This fund was initiated through the generosity of the University Faculty to enrich the Library holdings. In total, 45 members of the Faculty contributed to the fund.
Endowed Funds - F
Sherman and Anne Farnham have had a strong interest in the Rochester community and its history, and have graciously donated local history books and materials to the Department of Rare Books and Special Collections since the mid-nineteen eighties. This Fund was created from a gift from the Anne M. Farnham Charitable Lead Trust to continue that collection of local history materials.
The Richard F. Fenno Fund was established during the University of Rochester's Campaign for the '90s through a gift from the Honorable Lewis A. (Class of 1966) and Mrs. Nancy G. (Class of 1967) Kaplan. Both Judge Kaplan and his wife wanted to honor Professor Fenno for his major contributions to the field of political science and his outstanding reputation as a teacher and scholar. Income from the fund is used to support the acquisition of serials and other materials relating to the study of government and law.

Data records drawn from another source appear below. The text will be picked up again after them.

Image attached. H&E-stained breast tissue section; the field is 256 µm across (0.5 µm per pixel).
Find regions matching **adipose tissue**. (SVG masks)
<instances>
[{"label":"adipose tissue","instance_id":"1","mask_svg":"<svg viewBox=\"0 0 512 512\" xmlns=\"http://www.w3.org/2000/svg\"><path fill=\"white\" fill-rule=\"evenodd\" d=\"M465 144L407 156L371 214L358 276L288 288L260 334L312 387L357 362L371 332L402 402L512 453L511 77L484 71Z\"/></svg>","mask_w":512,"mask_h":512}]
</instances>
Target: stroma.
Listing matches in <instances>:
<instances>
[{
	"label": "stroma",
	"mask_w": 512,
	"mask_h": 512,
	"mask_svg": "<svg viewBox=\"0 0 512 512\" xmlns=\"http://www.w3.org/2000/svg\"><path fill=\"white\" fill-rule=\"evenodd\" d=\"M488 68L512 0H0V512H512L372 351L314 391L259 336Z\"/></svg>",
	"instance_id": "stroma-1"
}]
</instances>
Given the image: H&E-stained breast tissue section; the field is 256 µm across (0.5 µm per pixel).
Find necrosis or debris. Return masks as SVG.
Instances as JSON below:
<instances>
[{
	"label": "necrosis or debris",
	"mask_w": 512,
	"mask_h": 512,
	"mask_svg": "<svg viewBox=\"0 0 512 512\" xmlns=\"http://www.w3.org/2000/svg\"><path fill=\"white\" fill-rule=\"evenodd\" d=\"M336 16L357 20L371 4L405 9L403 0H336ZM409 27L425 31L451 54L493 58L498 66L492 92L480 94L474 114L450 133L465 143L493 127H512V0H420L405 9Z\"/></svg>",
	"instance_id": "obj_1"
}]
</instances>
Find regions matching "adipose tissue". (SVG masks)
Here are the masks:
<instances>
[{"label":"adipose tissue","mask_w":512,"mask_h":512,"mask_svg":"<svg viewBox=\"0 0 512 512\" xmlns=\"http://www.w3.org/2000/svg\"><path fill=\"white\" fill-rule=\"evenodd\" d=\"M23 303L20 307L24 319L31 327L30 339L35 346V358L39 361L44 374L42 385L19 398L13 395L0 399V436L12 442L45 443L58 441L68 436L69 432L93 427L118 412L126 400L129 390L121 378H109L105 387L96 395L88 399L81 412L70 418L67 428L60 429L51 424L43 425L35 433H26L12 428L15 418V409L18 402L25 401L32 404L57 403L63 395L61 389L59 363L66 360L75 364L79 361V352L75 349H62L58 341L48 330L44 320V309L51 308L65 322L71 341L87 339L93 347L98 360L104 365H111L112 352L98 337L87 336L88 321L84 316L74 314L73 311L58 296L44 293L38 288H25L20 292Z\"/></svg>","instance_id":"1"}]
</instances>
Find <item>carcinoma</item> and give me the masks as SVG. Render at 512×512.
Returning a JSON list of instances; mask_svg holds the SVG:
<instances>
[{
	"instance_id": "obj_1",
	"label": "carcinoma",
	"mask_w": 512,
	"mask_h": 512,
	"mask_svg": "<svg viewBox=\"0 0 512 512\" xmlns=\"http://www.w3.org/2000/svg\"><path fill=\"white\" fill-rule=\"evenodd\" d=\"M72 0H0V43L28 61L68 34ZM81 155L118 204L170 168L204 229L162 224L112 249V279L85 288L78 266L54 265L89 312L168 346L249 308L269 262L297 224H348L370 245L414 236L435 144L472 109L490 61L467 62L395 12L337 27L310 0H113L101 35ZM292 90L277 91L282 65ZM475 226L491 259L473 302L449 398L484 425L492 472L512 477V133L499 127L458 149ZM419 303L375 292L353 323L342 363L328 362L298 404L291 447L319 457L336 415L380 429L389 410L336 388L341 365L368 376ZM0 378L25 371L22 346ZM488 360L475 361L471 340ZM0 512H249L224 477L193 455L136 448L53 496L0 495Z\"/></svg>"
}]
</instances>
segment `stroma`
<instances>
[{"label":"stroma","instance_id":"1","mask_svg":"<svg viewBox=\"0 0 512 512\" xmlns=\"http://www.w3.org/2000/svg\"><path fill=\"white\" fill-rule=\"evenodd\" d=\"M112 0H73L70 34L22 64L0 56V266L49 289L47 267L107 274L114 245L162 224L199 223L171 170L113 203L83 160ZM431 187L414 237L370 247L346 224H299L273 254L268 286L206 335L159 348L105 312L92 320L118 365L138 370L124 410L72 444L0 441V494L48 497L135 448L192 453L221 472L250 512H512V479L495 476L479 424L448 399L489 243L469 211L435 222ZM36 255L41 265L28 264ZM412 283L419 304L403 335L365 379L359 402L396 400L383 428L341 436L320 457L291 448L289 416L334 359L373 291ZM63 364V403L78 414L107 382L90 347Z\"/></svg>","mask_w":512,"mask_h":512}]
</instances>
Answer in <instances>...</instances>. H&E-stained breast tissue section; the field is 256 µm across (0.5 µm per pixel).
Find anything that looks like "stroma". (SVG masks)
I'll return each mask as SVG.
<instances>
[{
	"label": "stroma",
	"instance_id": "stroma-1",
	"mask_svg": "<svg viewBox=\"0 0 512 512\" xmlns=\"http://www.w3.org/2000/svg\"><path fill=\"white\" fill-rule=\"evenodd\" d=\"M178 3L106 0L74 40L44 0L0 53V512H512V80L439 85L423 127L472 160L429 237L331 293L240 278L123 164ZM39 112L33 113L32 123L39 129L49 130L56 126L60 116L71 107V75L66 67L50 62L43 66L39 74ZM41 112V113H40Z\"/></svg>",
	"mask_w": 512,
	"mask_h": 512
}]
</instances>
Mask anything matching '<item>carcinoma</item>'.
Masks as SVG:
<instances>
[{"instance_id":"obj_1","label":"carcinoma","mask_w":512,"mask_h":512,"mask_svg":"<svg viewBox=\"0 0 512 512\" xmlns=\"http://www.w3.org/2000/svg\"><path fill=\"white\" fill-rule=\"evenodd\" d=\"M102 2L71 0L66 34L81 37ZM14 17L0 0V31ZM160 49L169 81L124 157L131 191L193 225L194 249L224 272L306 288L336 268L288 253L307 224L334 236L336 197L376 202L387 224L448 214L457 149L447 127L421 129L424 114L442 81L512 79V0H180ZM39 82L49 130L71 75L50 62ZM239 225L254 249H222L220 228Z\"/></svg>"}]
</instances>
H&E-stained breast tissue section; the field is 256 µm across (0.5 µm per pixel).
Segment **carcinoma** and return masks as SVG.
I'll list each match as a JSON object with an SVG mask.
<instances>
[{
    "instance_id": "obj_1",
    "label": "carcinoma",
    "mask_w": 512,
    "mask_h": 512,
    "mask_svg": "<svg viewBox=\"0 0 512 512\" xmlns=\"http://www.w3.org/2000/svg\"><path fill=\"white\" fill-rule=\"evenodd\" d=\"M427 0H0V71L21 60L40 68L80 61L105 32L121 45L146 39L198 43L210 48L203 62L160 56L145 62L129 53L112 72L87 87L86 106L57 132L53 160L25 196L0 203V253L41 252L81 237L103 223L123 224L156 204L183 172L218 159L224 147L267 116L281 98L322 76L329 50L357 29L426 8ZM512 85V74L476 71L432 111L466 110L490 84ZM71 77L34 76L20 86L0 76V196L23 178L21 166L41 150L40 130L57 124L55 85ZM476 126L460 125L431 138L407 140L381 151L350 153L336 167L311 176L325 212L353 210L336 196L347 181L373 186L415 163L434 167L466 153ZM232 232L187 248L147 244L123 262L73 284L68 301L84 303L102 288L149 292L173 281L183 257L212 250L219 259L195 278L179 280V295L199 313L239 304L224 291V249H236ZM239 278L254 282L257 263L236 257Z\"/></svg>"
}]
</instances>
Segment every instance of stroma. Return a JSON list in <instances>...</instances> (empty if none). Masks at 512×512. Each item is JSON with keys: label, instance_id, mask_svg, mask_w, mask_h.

"A few years ago I sentenced a thief who had stolen a good deal of materials from the rare book room at Columbia. In my opinion departing upward from the US Sentencing Guidelines to impose a sentence higher than would have been warranted by the monetary value of the thefts alone, I wrote the following: 'Great research libraries are repositories of our social, cultural, and scientific heritage. Their rare books and manuscripts are vital to understanding the world and often are irreplaceable objects of study for scholars who add to our knowledge of ourselves and our environment.' The reference is to my decision in United States v. Spiegelman, 4 F. Supp. 2d 275 (S.D.N.Y. 1998)."
-- The Honorable Lewis A. Kaplan. University of Rochester Class of 1966.

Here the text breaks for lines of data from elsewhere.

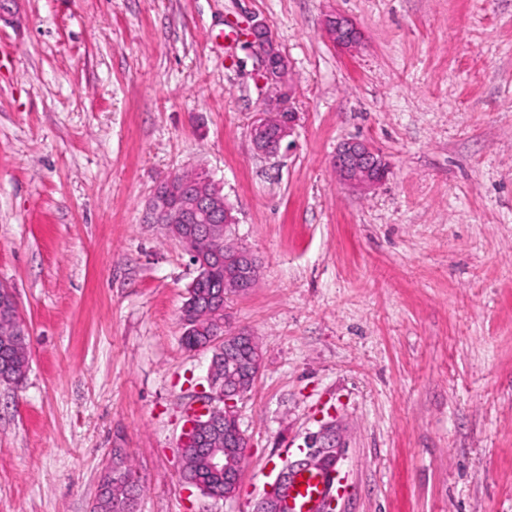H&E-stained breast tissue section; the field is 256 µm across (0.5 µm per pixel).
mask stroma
Here are the masks:
<instances>
[{
	"instance_id": "35a3bbf8",
	"label": "stroma",
	"mask_w": 512,
	"mask_h": 512,
	"mask_svg": "<svg viewBox=\"0 0 512 512\" xmlns=\"http://www.w3.org/2000/svg\"><path fill=\"white\" fill-rule=\"evenodd\" d=\"M359 29L326 37L327 15ZM257 18L287 98L227 24ZM288 147L255 153L275 105ZM370 142L384 179L340 182ZM199 172L259 264L224 300L260 372L238 495L185 486L177 448L208 352L181 345L196 275L147 223ZM0 286L30 330L0 383V512H90L112 449L137 512H254L332 423V512H512V0H18L0 19ZM326 33L337 46L348 48L360 39V32L351 21L341 14L331 15L326 23ZM260 112L250 128V137L254 150L264 156L277 155L285 140L290 136L292 112ZM332 166L344 183L364 187L377 184L387 172L383 154L365 140L344 142L334 155Z\"/></svg>"
}]
</instances>
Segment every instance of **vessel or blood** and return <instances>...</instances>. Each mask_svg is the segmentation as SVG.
Listing matches in <instances>:
<instances>
[{"label": "vessel or blood", "mask_w": 512, "mask_h": 512, "mask_svg": "<svg viewBox=\"0 0 512 512\" xmlns=\"http://www.w3.org/2000/svg\"><path fill=\"white\" fill-rule=\"evenodd\" d=\"M339 490L336 465L301 469L291 475L282 504L285 512H321L324 501Z\"/></svg>", "instance_id": "1"}]
</instances>
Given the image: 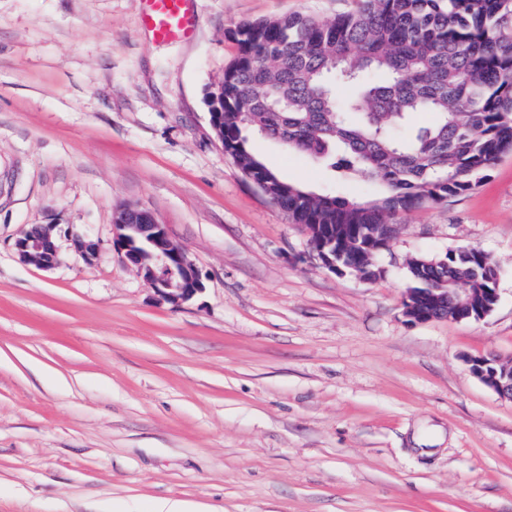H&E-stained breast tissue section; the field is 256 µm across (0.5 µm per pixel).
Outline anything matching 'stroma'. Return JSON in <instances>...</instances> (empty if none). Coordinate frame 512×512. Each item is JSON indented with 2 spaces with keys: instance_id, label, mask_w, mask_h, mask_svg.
<instances>
[{
  "instance_id": "stroma-1",
  "label": "stroma",
  "mask_w": 512,
  "mask_h": 512,
  "mask_svg": "<svg viewBox=\"0 0 512 512\" xmlns=\"http://www.w3.org/2000/svg\"><path fill=\"white\" fill-rule=\"evenodd\" d=\"M354 0H192L159 43L140 0H0V512H512V402L465 357L512 361V151L472 191L403 212L381 277L337 274L216 138L208 97L236 26ZM288 180L371 196L254 135ZM150 212L203 288L162 301L112 246ZM58 224L92 261L21 262ZM498 266L478 321L402 314L406 261L459 247ZM58 224H36L14 243V250L23 262L37 264L45 269L60 262L57 238L61 235Z\"/></svg>"
}]
</instances>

This was established with an initial grant of $100,000 from the Foundation Historical Association, Inc., in Auburn, New York, with the express purpose of having Rush Rhees Library catalog, refurbish, preserve, expand and provide greater accessibility to scholars and the general public its collection of public and private correspondence and other memorabilia of William H. Seward, Secretary of State during the administrations of Abraham Lincoln and Andrew Jackson. The collection stands as the most significant collection of Seward's papers in the country.
Margaret Friedlich bequeathed a portion of her estate to her sister-in-law, Sylvia Davis, with the stipulation that this portion of the estate go to the Rush Rhees Library. In 1992, Sylvia gave her collection of Edward Gorey prints to the Department of Rare Books and Special Collections. The collection was showcased in an exhibition, which included a poster designed by Gorey especially for this event. Upon Sylvia Davis’ death in 2004, her will designated a portion of her estate to the Rush Rhees Library for support of the rare books collections.
The Friends of the Libraries endowment was established in 1976 at the direction of the Friends' Executive Committee. In a memo dated August 18, 1976, Librarian Ben C. Bowman and Friends' President John A Leermakers directed the Treasurer's Office to transfer $1,000 from the Friends' operating fund to establish this new endowment. Over the years, life membership gifts to the Friends in the amount of $1,000 have been added to the endowment and this practice continues. Additional memorial and tribute gifts have been made by a number of donors to further supplement the principal of the Fund. Also, from time to time, the Friends' Executive Committee has transferred money from fund-raising activities to the endowed fund. Income from the principal of the Friends' endowment is "to be used by the Director the Libraries in consultation with the Friends to acquire books or manuscripts for the University's Libraries."
Catherine "Kitty" D. Hayes' career at the Rush Rhees Library spanned almost 25 years, serving in various positions, the last being the Associate Director of Libraries for Development at the University of Rochester. Ms. Hayes' interest in computers inspired her to establish the Fund for the Future, which supports the growth and acquisition of new formats to access library resources. This includes the purchase or preservation of materials in digital, electronic or other formats yet to be developed. Income from the fund may also be used to train and educate students, library staff, and faculty or community patrons in the use of new information sources.